> **Work request**
Where the line with "left front paw: (385, 293)" appears below, start writing out lines exactly, and finish with the line with "right back paw: (516, 296)", which is included; write out nothing else.

Records contained in a dataset:
########

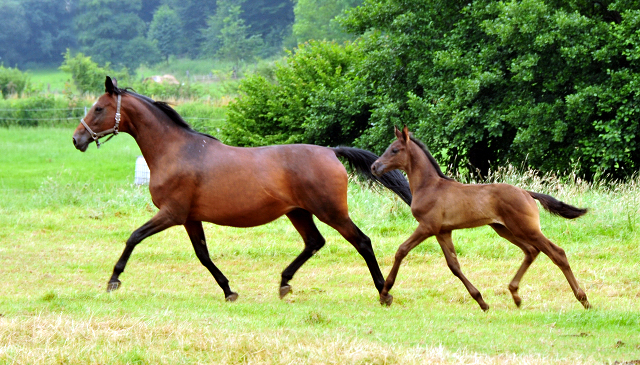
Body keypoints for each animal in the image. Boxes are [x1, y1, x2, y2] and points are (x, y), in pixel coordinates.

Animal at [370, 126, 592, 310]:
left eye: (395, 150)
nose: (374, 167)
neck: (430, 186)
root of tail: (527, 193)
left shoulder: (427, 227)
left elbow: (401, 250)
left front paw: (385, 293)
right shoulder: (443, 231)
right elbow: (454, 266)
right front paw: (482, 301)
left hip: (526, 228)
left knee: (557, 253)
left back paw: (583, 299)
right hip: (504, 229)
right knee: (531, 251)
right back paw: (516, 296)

########

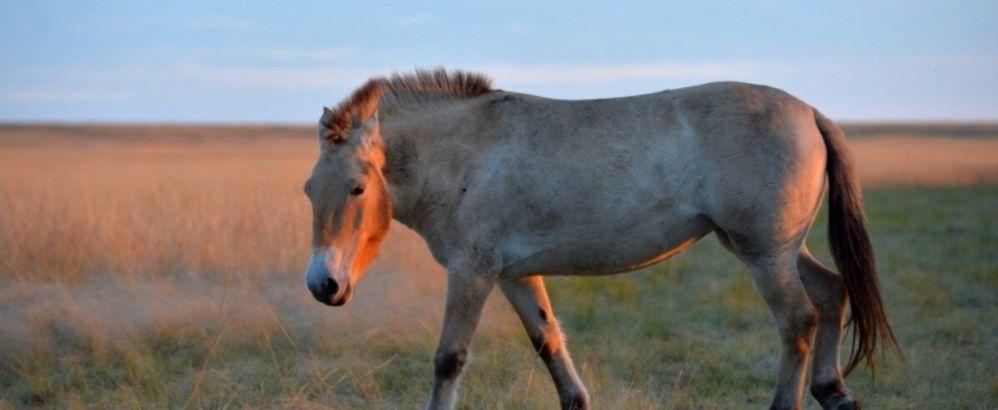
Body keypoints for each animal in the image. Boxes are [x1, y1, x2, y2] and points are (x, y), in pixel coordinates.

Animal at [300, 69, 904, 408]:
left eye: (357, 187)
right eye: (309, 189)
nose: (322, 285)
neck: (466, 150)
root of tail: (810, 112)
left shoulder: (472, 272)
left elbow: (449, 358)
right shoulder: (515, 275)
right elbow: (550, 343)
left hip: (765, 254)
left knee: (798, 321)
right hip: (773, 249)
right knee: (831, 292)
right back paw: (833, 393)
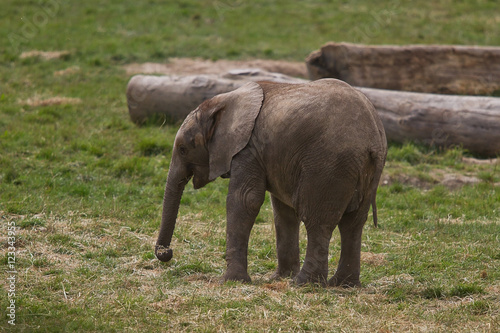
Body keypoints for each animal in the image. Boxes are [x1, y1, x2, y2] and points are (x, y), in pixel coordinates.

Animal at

########

> **Your response**
left front paw: (385, 293)
right shoulder: (443, 231)
right elbow: (454, 266)
right front paw: (482, 301)
left hip: (526, 228)
left knee: (557, 253)
left back paw: (583, 299)
right hip: (504, 229)
right knee: (531, 251)
right back paw: (516, 296)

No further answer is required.